# Provided entries
◆ ◆ ◆

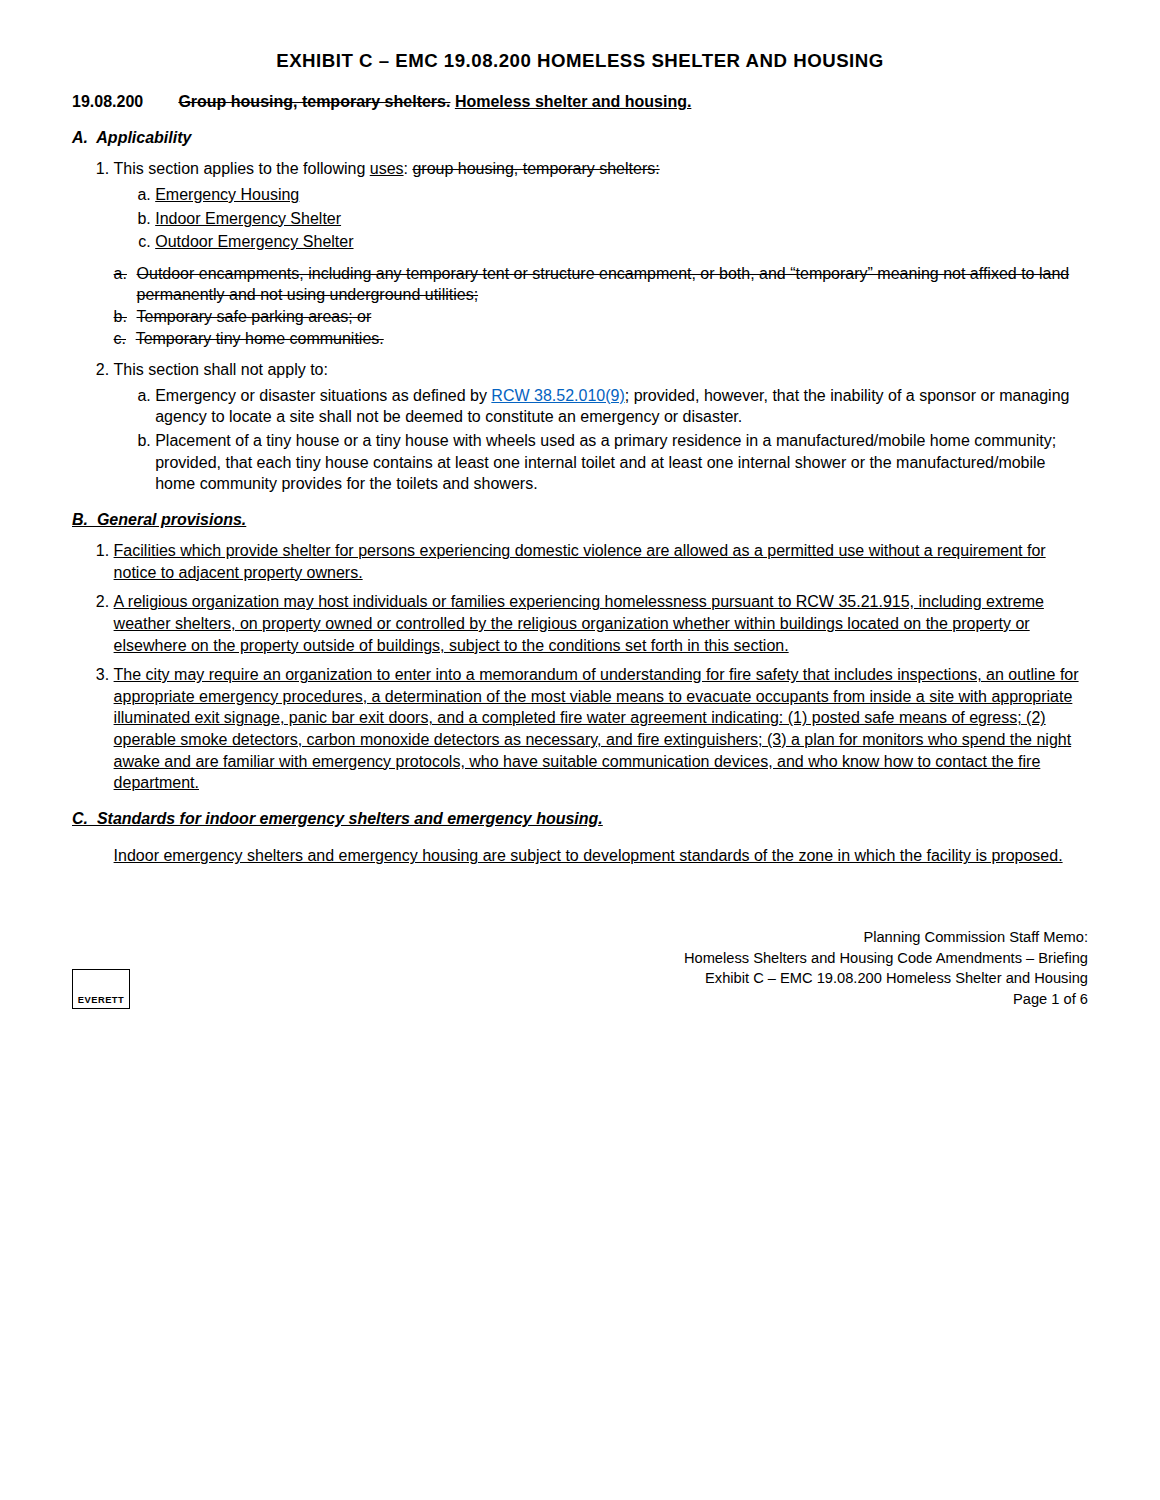EXHIBIT C – EMC 19.08.200 HOMELESS SHELTER AND HOUSING
19.08.200 Group housing, temporary shelters. Homeless shelter and housing.
A. Applicability
This section applies to the following uses: group housing, temporary shelters:
Emergency Housing
Indoor Emergency Shelter
Outdoor Emergency Shelter
a. Outdoor encampments, including any temporary tent or structure encampment, or both, and “temporary” meaning not affixed to land permanently and not using underground utilities;
b. Temporary safe parking areas; or
c. Temporary tiny home communities.
This section shall not apply to:
Emergency or disaster situations as defined by RCW 38.52.010(9); provided, however, that the inability of a sponsor or managing agency to locate a site shall not be deemed to constitute an emergency or disaster.
Placement of a tiny house or a tiny house with wheels used as a primary residence in a manufactured/mobile home community; provided, that each tiny house contains at least one internal toilet and at least one internal shower or the manufactured/mobile home community provides for the toilets and showers.
B. General provisions.
Facilities which provide shelter for persons experiencing domestic violence are allowed as a permitted use without a requirement for notice to adjacent property owners.
A religious organization may host individuals or families experiencing homelessness pursuant to RCW 35.21.915, including extreme weather shelters, on property owned or controlled by the religious organization whether within buildings located on the property or elsewhere on the property outside of buildings, subject to the conditions set forth in this section.
The city may require an organization to enter into a memorandum of understanding for fire safety that includes inspections, an outline for appropriate emergency procedures, a determination of the most viable means to evacuate occupants from inside a site with appropriate illuminated exit signage, panic bar exit doors, and a completed fire water agreement indicating: (1) posted safe means of egress; (2) operable smoke detectors, carbon monoxide detectors as necessary, and fire extinguishers; (3) a plan for monitors who spend the night awake and are familiar with emergency protocols, who have suitable communication devices, and who know how to contact the fire department.
C. Standards for indoor emergency shelters and emergency housing.
Indoor emergency shelters and emergency housing are subject to development standards of the zone in which the facility is proposed.
EVERETT
Planning Commission Staff Memo:
Homeless Shelters and Housing Code Amendments – Briefing
Exhibit C – EMC 19.08.200 Homeless Shelter and Housing
Page 1 of 6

◆ ◆ ◆

# What you have to do
Word for word, quote the lines above. Omit the pictures.

# Answer to this task
EXHIBIT C – EMC 19.08.200 HOMELESS SHELTER AND HOUSING
19.08.200 Group housing, temporary shelters. Homeless shelter and housing.
A. Applicability
This section applies to the following uses: group housing, temporary shelters:
Emergency Housing
Indoor Emergency Shelter
Outdoor Emergency Shelter
a. Outdoor encampments, including any temporary tent or structure encampment, or both, and “temporary” meaning not affixed to land permanently and not using underground utilities;
b. Temporary safe parking areas; or
c. Temporary tiny home communities.
This section shall not apply to:
Emergency or disaster situations as defined by RCW 38.52.010(9); provided, however, that the inability of a sponsor or managing agency to locate a site shall not be deemed to constitute an emergency or disaster.
Placement of a tiny house or a tiny house with wheels used as a primary residence in a manufactured/mobile home community; provided, that each tiny house contains at least one internal toilet and at least one internal shower or the manufactured/mobile home community provides for the toilets and showers.
B. General provisions.
Facilities which provide shelter for persons experiencing domestic violence are allowed as a permitted use without a requirement for notice to adjacent property owners.
A religious organization may host individuals or families experiencing homelessness pursuant to RCW 35.21.915, including extreme weather shelters, on property owned or controlled by the religious organization whether within buildings located on the property or elsewhere on the property outside of buildings, subject to the conditions set forth in this section.
The city may require an organization to enter into a memorandum of understanding for fire safety that includes inspections, an outline for appropriate emergency procedures, a determination of the most viable means to evacuate occupants from inside a site with appropriate illuminated exit signage, panic bar exit doors, and a completed fire water agreement indicating: (1) posted safe means of egress; (2) operable smoke detectors, carbon monoxide detectors as necessary, and fire extinguishers; (3) a plan for monitors who spend the night awake and are familiar with emergency protocols, who have suitable communication devices, and who know how to contact the fire department.
C. Standards for indoor emergency shelters and emergency housing.
Indoor emergency shelters and emergency housing are subject to development standards of the zone in which the facility is proposed.
EVERETT
Planning Commission Staff Memo:
Homeless Shelters and Housing Code Amendments – Briefing
Exhibit C – EMC 19.08.200 Homeless Shelter and Housing
Page 1 of 6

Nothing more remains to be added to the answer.